Zsigmond Czakó (20 June 1820 – 14 December 1847) was a Hungarian actor and playwright.

==Life==
Czakó was born on 20 June 1820 in Dés, Austrian Empire (now Dej, Romania). He studied philosophy and the law in Kolozsvár and Nagyenyed (now Cluj-Napoca and Aiud), and worked at the National Theatre of Hungary.

However, his dramas written after his first success (Leona and The Frivolous, first performed at the National Theatre on 25 February 1847) were much weaker than the first, the audience became colder and the criticism more severe, which made the young poet, who was already in a sick mood, despair. He was determined to create a work that would surpass all his previous plays.
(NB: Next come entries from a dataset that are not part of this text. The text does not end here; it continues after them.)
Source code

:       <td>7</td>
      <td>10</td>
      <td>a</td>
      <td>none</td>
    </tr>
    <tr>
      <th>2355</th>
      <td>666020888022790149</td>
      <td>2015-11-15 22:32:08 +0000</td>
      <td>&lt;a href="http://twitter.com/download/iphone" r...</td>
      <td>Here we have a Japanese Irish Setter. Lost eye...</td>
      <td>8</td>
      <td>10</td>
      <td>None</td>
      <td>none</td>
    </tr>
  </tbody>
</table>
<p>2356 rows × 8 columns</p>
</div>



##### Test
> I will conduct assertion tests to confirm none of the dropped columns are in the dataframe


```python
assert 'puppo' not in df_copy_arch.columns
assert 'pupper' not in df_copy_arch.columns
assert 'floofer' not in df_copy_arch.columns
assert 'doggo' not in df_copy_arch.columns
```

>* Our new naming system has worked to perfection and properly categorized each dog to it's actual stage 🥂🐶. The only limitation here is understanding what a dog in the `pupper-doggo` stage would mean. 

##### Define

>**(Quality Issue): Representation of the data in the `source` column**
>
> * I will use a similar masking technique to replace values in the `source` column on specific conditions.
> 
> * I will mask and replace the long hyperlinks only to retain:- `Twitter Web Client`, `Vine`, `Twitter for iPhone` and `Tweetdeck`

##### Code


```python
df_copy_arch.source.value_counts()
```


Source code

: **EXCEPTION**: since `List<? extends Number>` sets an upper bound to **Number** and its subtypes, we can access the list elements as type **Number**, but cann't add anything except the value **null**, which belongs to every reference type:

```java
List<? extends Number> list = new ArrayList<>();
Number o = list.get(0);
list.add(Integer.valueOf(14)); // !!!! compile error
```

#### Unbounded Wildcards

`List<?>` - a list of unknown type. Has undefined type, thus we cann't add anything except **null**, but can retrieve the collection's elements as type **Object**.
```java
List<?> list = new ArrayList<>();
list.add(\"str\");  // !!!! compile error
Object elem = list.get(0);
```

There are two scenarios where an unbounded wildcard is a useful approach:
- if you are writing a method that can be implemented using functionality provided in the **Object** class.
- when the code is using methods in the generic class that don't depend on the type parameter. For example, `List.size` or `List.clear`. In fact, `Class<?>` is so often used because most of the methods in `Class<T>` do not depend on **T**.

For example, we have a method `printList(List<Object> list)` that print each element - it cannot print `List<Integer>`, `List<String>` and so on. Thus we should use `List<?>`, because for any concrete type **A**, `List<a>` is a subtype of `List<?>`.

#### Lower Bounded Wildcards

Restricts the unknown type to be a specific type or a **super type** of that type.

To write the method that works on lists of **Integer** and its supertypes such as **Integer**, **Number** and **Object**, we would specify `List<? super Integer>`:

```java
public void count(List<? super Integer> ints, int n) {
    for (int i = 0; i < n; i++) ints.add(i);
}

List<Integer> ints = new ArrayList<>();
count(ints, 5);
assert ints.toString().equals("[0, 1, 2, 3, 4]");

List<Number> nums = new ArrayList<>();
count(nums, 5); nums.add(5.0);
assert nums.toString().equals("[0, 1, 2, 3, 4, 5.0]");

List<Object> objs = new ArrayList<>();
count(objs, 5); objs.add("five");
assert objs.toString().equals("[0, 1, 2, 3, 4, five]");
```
The result of his determination was his last play on historical subjects, The Knight John. (It was performed at the National Theatre on 13 March 1848.) He read his finished manuscript to some friends, who, perhaps a little too severely, but with sincerity of conviction, detected in it essential defects and considered it by no means as excellent as the author himself. This had such a crushing effect on him that soon after the severe criticism expressed by his friends, and without waiting for the performance of his work, he shot himself in the head with a pistol in the editorial office of the Pesti Hírlap. Petőfi and Arany also wrote poems in his memory.

He committed suicide in Pest on 14 December 1847, at the age of 27.

==Main works==
- Kalmár és tengerész (1844)
- Szent László és kora (1844)
- Végrendelet (1845)
- Leona (1846)
- János lovag (1847)
- Könnyelműek (1847)
- Összes munkái (Redaktis József Ferenczy, I-II, Bp., 1883–84).